Daniel Kahneman, who won the 2002 Nobel Memorial Prize in Economic Sciences for his work on the psychology of decision making, challenged social psychologists in a 2012 e-mail message about research on priming, the phenomenon where exposure to a stimulus increases sensitivity to a later stimulus:
For all these reasons, right or wrong, your field is now the poster child for doubts about the integrity of psychological research. Your problem is not with the few people who have actively challenged the validity of some priming results. It is with the much larger population of colleagues who in the past accepted your surprising results as facts when they were published. These people have now attached a question mark to the field, and it is your responsibility to remove it. (Kahneman, 2012)
Estimating a Range of Financial Costs of Research Misconduct and DRPs
From this discussion and the existing evidence, it is possible to develop a reasonable range of the estimated costs borne by the research enterprise and the broader society due to research misconduct and DRPs. For example, the analysis discussed above estimated that confirmed cases of research misconduct directly affected about one-tenth of one percent of NIH extramural funding over the 1992-2012 period, implying an annual total of about $30 million for one agency if this relationship were to continue going forward. To this, one could add the cost of supporting work that is confirmed to be falsified or fabricated work by other federal agencies and the private sector, the cost of supporting falsified or fabricated work that is never investigated by all funders, and the indirect costs of supporting research to extend this fraudulent work. The cost of institutional investigations is estimated at $110 million per year (Michalek et al., 2010). Taking these various costs into account, a total of several hundred million dollars a year would be a reasonable, conservative estimate of the direct financial costs of research misconduct.

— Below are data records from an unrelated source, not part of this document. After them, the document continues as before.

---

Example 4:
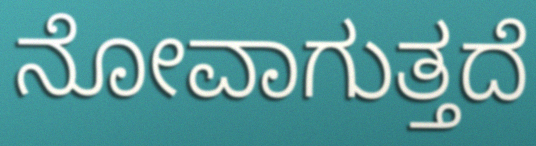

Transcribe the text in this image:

ನೋವಾಗುತ್ತದೆ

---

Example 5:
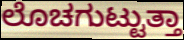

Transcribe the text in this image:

ಲೊಚಗುಟ್ಟುತ್ತಾ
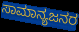
ಸಾಮಾನ್ಯಜನರ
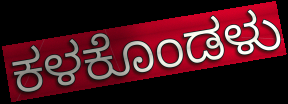
ಕಳಕೊಂಡಳು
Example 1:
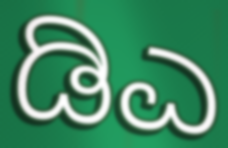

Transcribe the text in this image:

ಡಿಎ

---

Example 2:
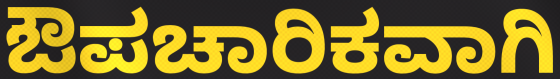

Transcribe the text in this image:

ಔಪಚಾರಿಕವಾಗಿ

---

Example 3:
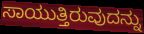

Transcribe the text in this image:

ಸಾಯುತ್ತಿರುವುದನ್ನು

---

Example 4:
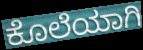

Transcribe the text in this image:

ಕೊಲೆಯಾಗಿ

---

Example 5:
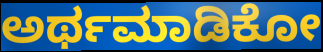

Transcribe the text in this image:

ಅರ್ಥಮಾಡಿಕೋ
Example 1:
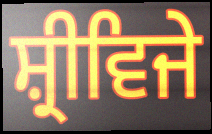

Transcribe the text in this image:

ਸ਼੍ਰੀਵਿਜੇ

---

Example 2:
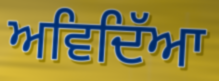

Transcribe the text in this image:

ਅਵਿਦਿੱਆ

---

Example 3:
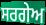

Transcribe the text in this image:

ਸਰਗੇਅ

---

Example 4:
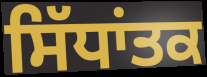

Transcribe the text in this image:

ਸਿੱਧਾਂਤਕ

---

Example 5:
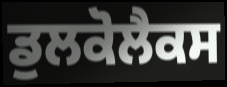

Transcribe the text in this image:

ਡੁਲਕੋਲੈਕਸ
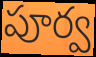
పూర్వ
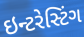
ઇન્ટરેસ્ટિંગ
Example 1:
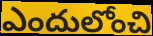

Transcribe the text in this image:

ఎందులోంచి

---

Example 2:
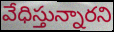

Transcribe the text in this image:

వేధిస్తున్నారని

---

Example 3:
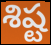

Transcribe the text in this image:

శిష్ట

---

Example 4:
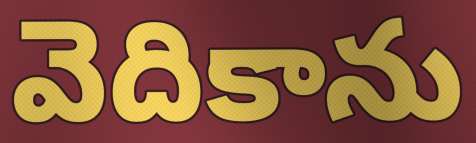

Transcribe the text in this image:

వెదికాను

Indirect costs such as those arising from negative public health impacts that fabricated and falsified research contribute to, discussed above, should also be
included. The historical case of the tobacco industry and the more recent case of vaccines illustrate that these costs may run into the millions or even billions of dollars over a period of years in particular cases when the public is misinformed on important health issues. The costs of years of incorrect treatment given to thousands or even millions of patients and the costs of accumulating new knowledge to develop correct treatments, as illustrated by the Reuben and Poldermans cases, should also be considered.
DRPs also impose costs on the research enterprise. The financial costs of DRPs in the form of funding for research that does not produce reliable knowledge may be even larger than the analogous costs of research misconduct. There is much still to be learned about irreproducibility in research, including the extent to which DRPs are implicated and how significant a problem it is in fields other those where it is being actively examined such as biomedical research and social psychology.
Another consideration is the international nature of costs and consequences. This discussion focuses on the costs and consequences for the United States, but the Wakefield case shows that misconduct or DRPs committed elsewhere in the world can impose significant costs on U.S. patients and communities. The reverse is true as well.
Clearly, the costs of research misconduct and DRPs are currently difficult to estimate. From the above discussion, and taking into account estimates of several categories of costs, several hundred million dollars in annual costs within the United States is a reasonable lower bound, and the total may be as high as several billion dollars.